What you will do: Change "pie chart" to "circle graph" throughout the records below and reproduce them otherwise unaltered, omitting the pictures.

= Beginning of Section =

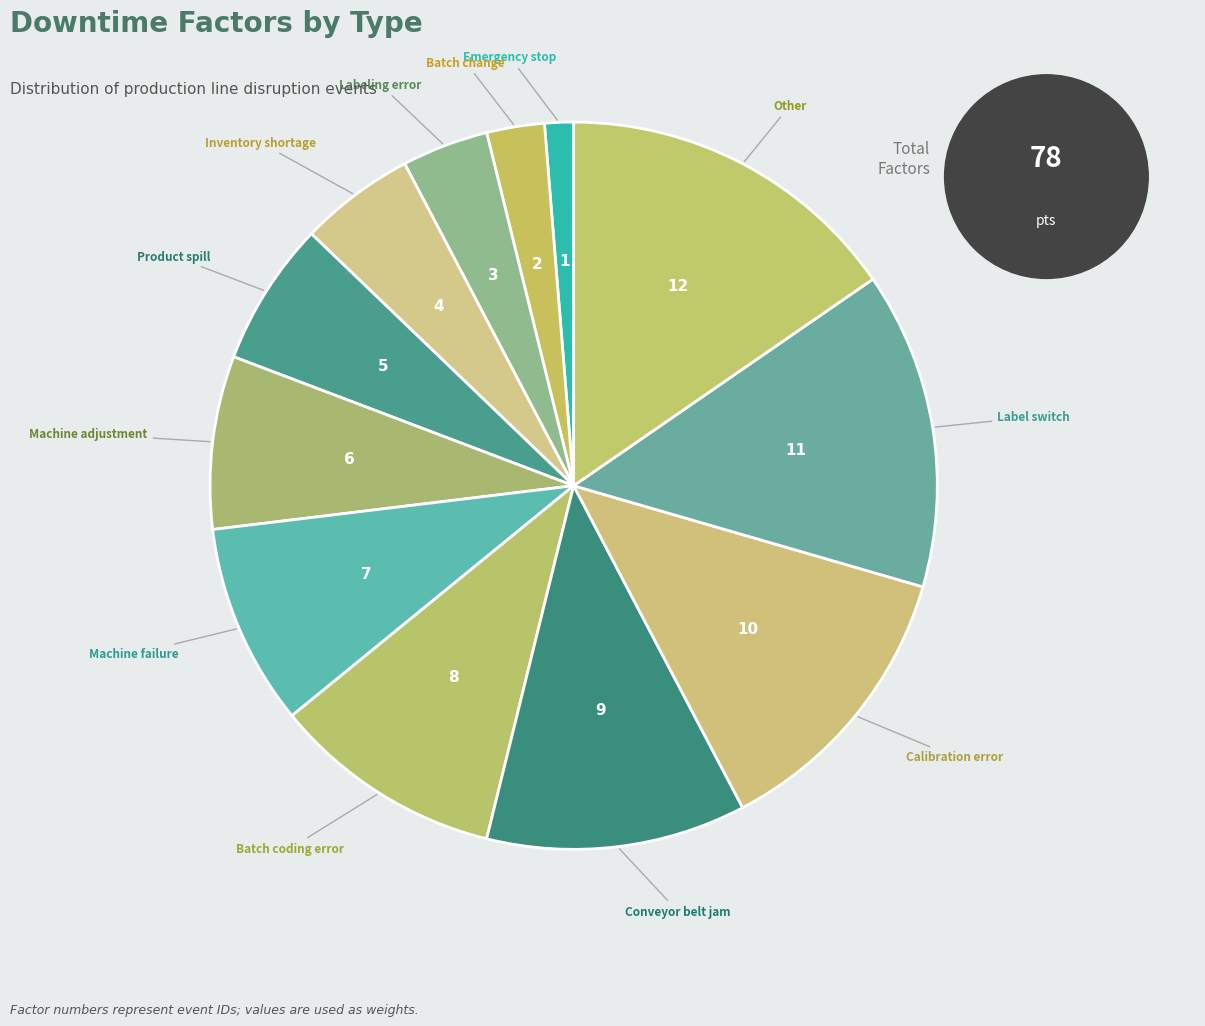

How many slices are in this pie chart?

12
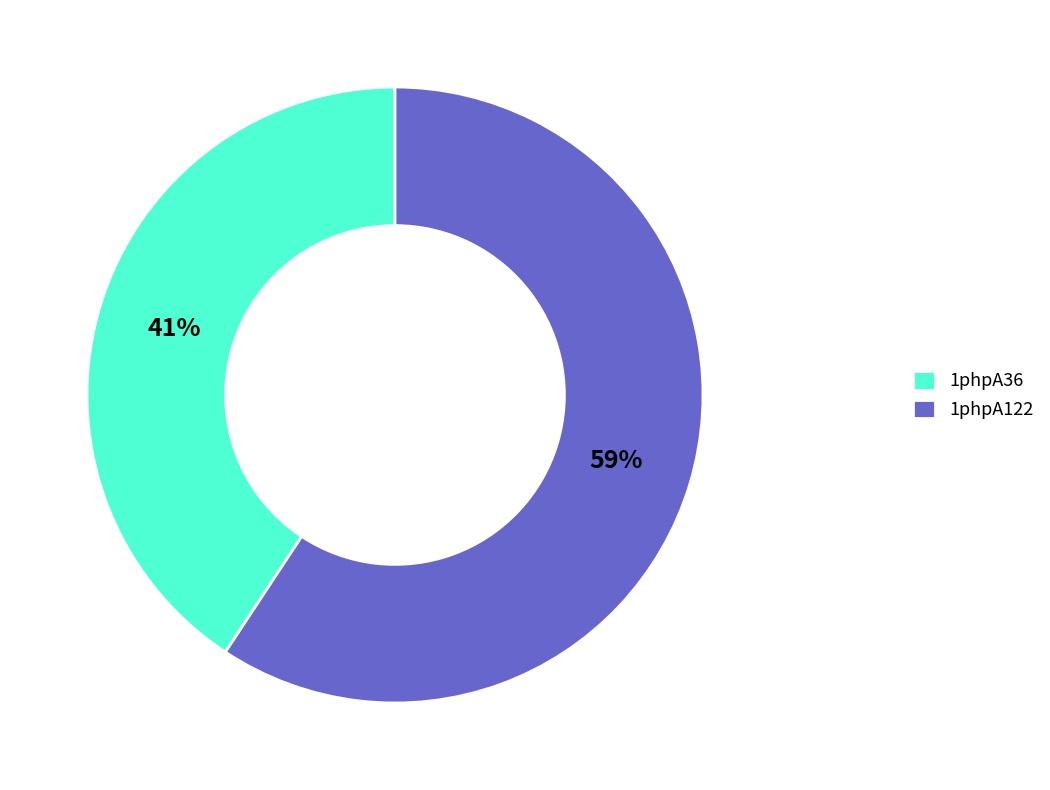

To the nearest percent, what is the combined percentage of 1phpA36 and 1phpA122?

100%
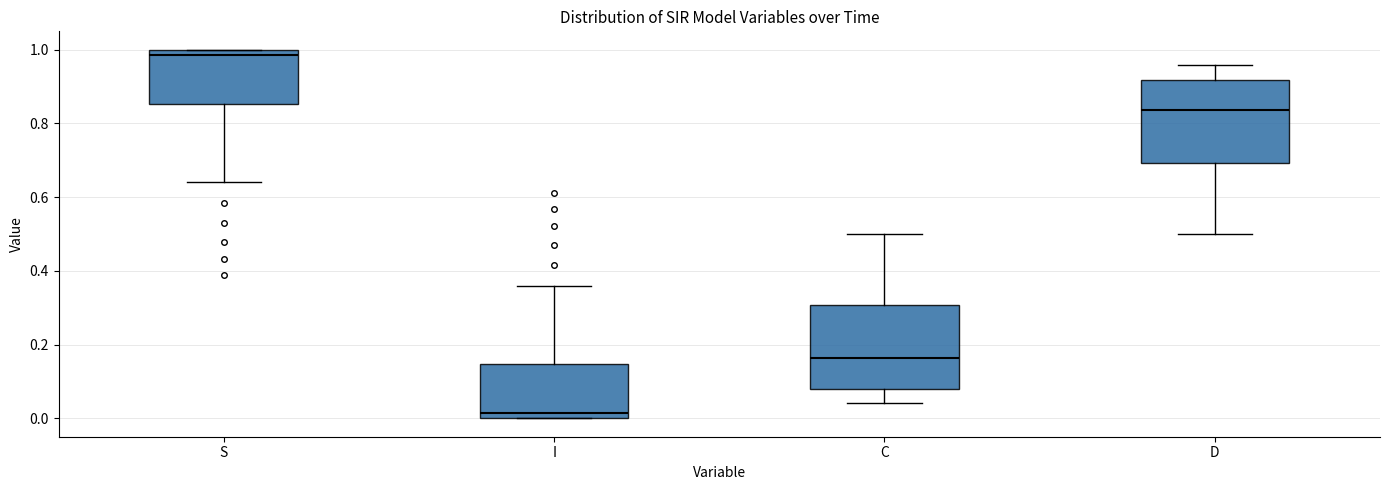

Which box's median line is the lowest?

I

= End of Section =

Written response:
How many slices are in this circle graph?

12

To the nearest percent, what is the combined percentage of 1phpA36 and 1phpA122?

100%

Which box's median line is the lowest?

I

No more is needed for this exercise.